(Saved entries)
- Opening Delimiter -

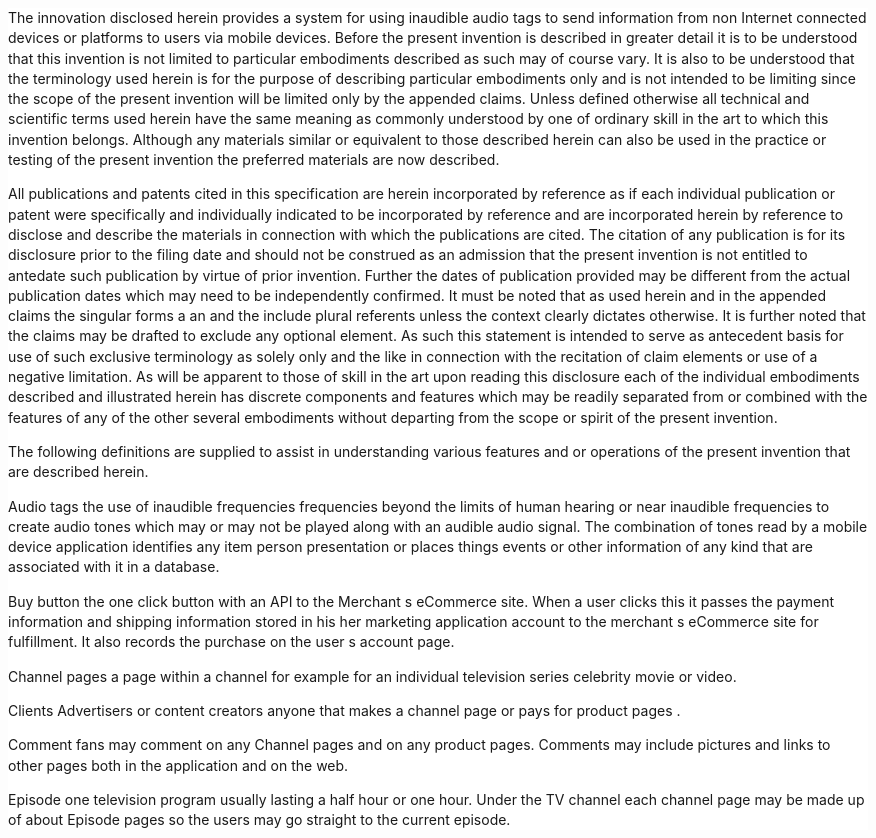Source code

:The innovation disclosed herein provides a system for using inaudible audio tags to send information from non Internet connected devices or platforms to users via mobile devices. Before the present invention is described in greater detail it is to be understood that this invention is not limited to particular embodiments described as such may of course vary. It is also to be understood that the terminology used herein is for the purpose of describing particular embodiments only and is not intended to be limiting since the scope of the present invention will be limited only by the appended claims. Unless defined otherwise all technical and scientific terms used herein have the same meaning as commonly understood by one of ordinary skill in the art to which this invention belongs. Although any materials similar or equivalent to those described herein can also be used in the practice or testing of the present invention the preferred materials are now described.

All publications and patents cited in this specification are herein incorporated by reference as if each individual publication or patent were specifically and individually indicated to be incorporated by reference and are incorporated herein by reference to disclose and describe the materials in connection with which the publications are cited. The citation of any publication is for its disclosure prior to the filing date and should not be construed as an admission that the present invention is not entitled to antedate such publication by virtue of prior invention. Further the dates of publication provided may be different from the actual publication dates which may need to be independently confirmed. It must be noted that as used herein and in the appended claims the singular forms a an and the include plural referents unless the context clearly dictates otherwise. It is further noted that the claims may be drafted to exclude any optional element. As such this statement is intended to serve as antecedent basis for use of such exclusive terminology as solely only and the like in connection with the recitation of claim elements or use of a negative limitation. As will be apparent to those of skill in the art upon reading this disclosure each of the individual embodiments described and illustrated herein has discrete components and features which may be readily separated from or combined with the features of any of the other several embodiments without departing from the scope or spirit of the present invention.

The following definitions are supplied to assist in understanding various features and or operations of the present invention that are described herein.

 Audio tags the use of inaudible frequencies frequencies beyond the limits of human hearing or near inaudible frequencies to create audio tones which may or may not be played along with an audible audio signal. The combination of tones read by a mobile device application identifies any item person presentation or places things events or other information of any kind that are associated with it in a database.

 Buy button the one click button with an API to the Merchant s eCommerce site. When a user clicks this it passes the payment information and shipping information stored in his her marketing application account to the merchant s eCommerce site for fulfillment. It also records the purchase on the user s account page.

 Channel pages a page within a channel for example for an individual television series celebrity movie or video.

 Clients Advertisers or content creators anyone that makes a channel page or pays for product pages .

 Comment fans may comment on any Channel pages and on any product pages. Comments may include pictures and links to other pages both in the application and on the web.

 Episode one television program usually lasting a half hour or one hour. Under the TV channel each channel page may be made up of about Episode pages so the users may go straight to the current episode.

- Closing Delimiter -

* Exercise
Every line in the entries above that has the word "television" should be identified and copied.

* Solution for this problem
 Channel pages a page within a channel for example for an individual television series celebrity movie or video.
 Episode one television program usually lasting a half hour or one hour. Under the TV channel each channel page may be made up of about Episode pages so the users may go straight to the current episode.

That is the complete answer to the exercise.